The Rovigo altar frontal is of fundamental importance for the reconstruction of Marchioni’s oeuvre, as it served as the point of departure for establishing attributions to her on the grounds of stylistic evidence (see E. Safarik and E. Bottari, in C. Pirovano, E. Zeri, and F. Porzio, eds., La natura morta in Italia, Milan, 1989, vol. 1, pp. 329–33, nos. 383–90). The exuberance of the vases bursting with flowers relegate to second place the liturgically preeminent role of the monstrance, supported by two small angels; this favouring of flowers over any object, no matter its importance, seems to be the particular characteristic of Marchioni’s still lifes. It also characterizes the present pair of pendant paintings, in which the vases appear to almost disappear into the background. Further elements typical of her works are also found: the stone bases upon which the vases of flowers are displayed, the use of elaborate metal vases, crammed with an infinite variety of flowers (roses, carnations, jasmines, tulips, and others), and the rendering of the flowers using dense but remarkably free and luminous touches of the brush.
The present pair of canvases seem to occupy an intermediate position within the artist’s career.
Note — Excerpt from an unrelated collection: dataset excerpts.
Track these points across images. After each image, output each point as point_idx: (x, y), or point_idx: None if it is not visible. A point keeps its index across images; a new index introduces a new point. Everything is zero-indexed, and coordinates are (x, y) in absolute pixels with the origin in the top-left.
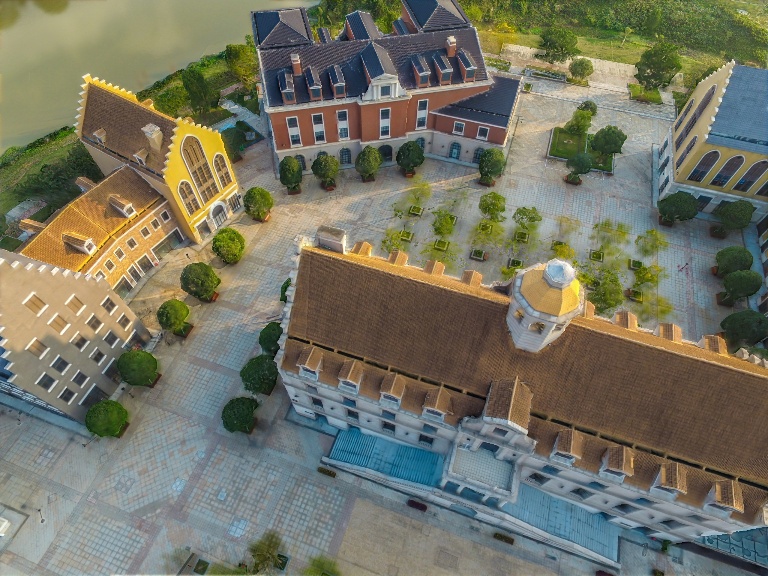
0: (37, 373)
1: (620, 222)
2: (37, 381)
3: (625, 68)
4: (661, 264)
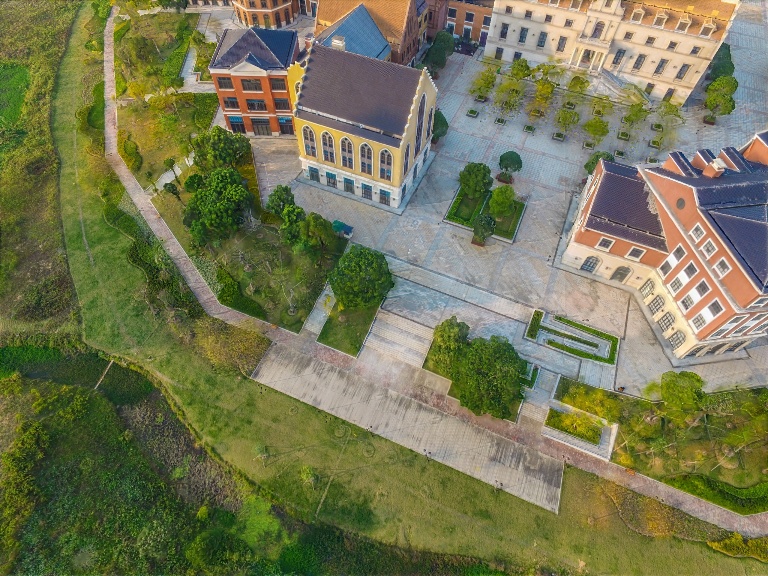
0: None
1: (472, 143)
2: None
3: (341, 400)
4: (453, 114)
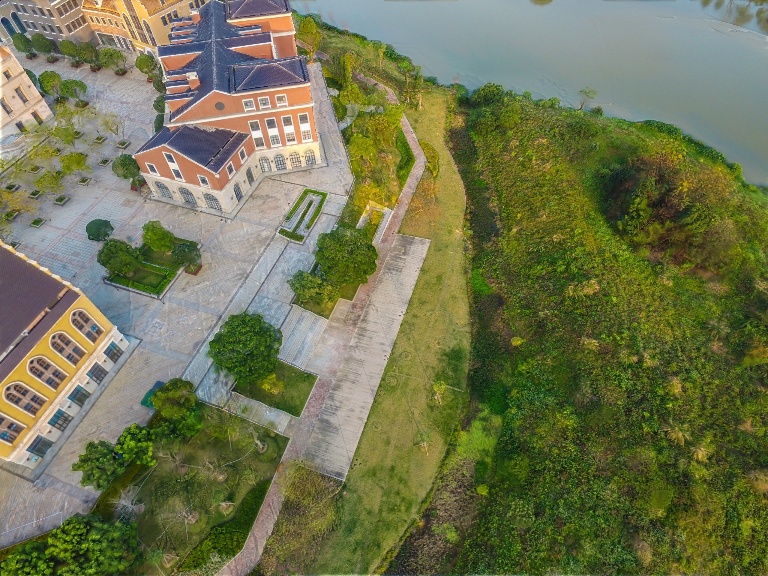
0: (13, 0)
1: None
2: (13, 3)
3: (363, 383)
4: None
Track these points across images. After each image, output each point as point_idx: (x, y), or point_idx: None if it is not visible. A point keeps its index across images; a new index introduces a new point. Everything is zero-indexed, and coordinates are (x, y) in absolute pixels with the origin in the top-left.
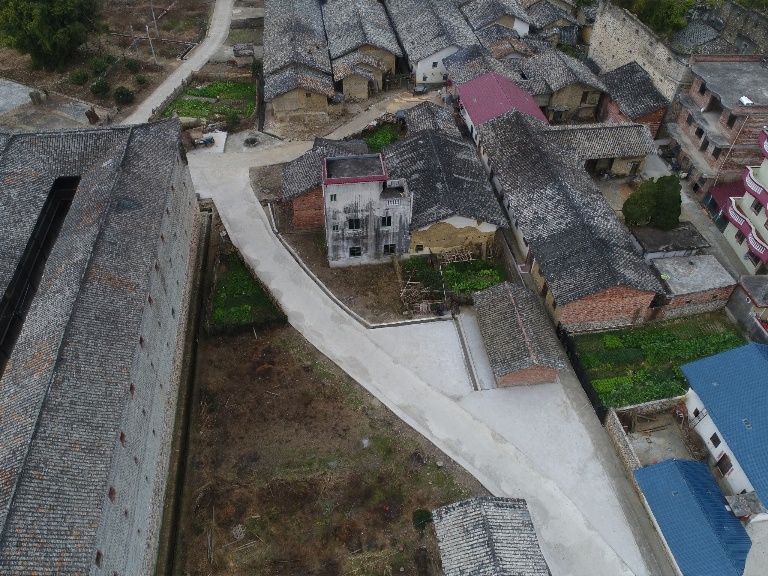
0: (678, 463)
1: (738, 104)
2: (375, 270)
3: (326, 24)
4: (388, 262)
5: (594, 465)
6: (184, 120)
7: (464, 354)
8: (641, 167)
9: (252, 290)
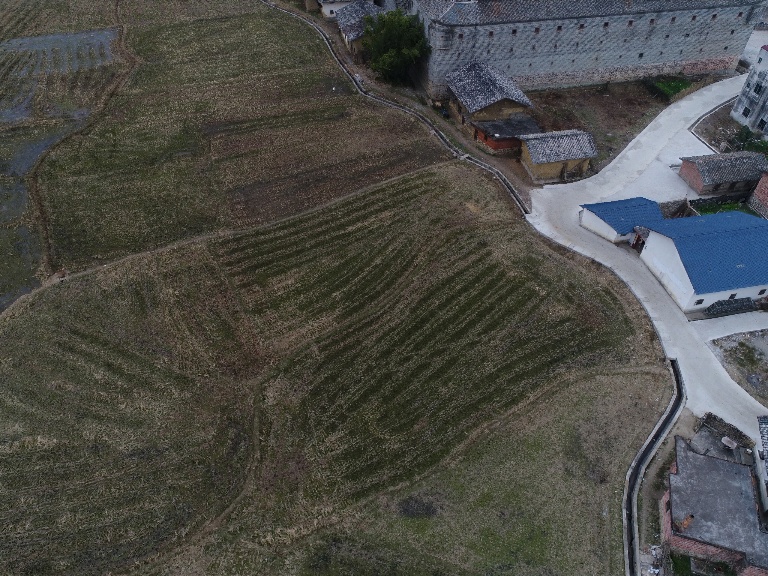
0: (655, 204)
1: None
2: None
3: None
4: None
5: None
6: None
7: None
8: None
9: None
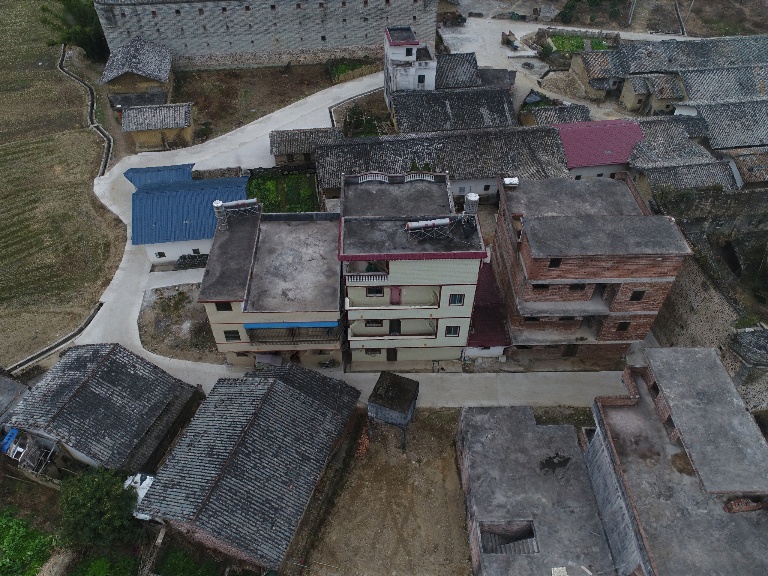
0: (189, 169)
1: None
2: None
3: None
4: None
5: None
6: (549, 41)
7: None
8: None
9: None
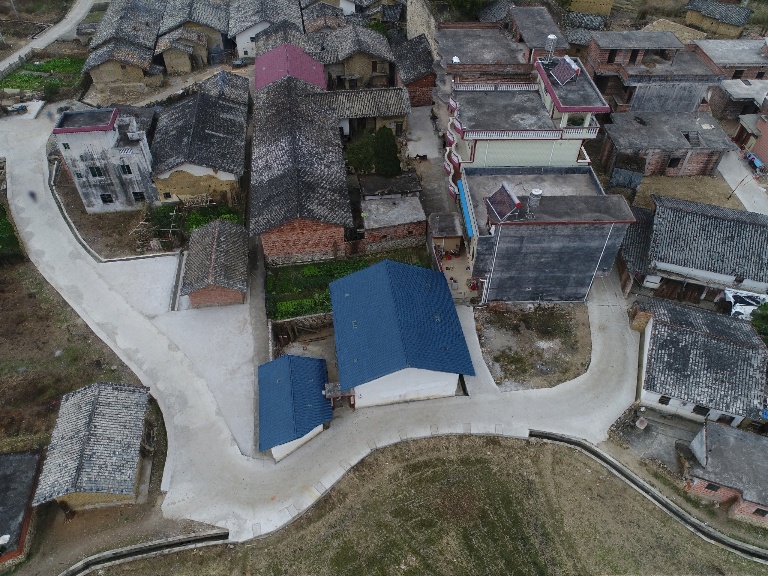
0: (291, 357)
1: (446, 63)
2: (128, 216)
3: (167, 5)
4: (142, 209)
5: (247, 367)
6: (10, 91)
7: (175, 282)
8: (405, 127)
9: (8, 233)
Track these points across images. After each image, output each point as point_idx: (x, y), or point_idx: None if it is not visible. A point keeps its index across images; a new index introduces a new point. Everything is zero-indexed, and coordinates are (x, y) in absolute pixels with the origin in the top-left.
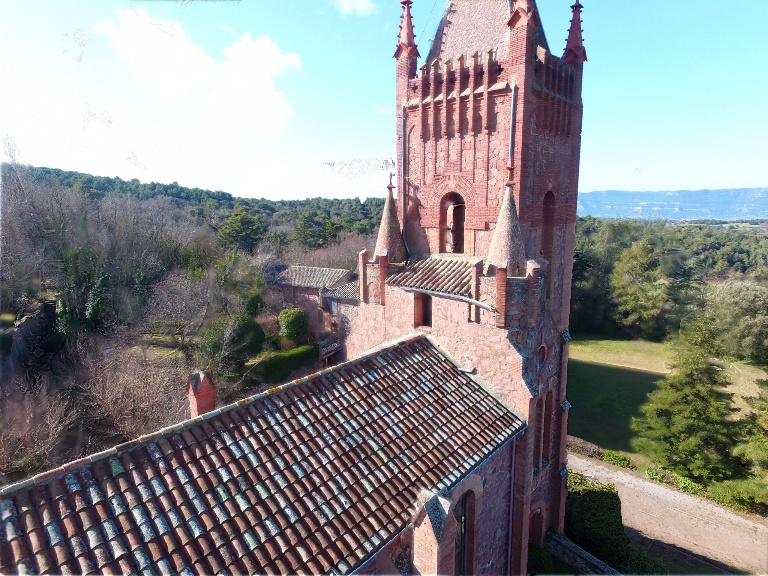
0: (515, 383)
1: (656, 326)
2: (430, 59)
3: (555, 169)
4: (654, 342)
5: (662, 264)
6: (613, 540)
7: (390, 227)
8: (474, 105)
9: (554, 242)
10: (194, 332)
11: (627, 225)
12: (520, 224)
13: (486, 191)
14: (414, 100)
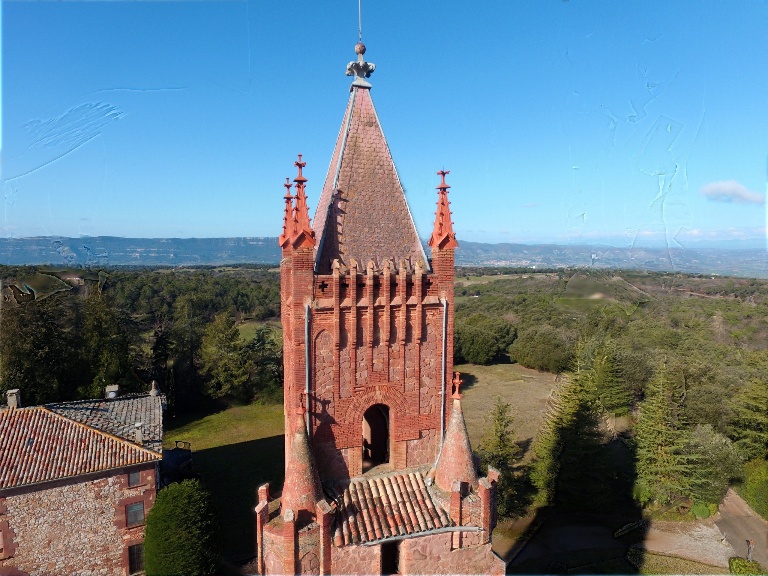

They appear to represent a phase later than the simplified compositions against dark grounds characteristic of her earliest productions, but do not yet present the open-air settings typical of her later works. In the present works, Marchioni’s floral blooms emerge from vases, save one to the far right of each canvas that seemingly spring from the ground, alluding to the idea of their being painted at least partially plein air. In terms of compositional complexity, brushwork, and the preparation of the canvas (the pigment has rubbed away in some of the dark background areas to reveal the red priming layer), the paintings are perhaps closest typologically and stylistically to the pair of flower paintings in the Museo del Castello di Buonconsiglio in Trent (for which see 3 E. Chini, “Due quadri di fiori di Elisabetta Marchioni,” in Studi Trentini di Scienze Storiche, 72–73, 2, 1993–94 (1997), pp. 25–34, figs. 1–7), as well as with the altar frontal in Rovigo mentioned above.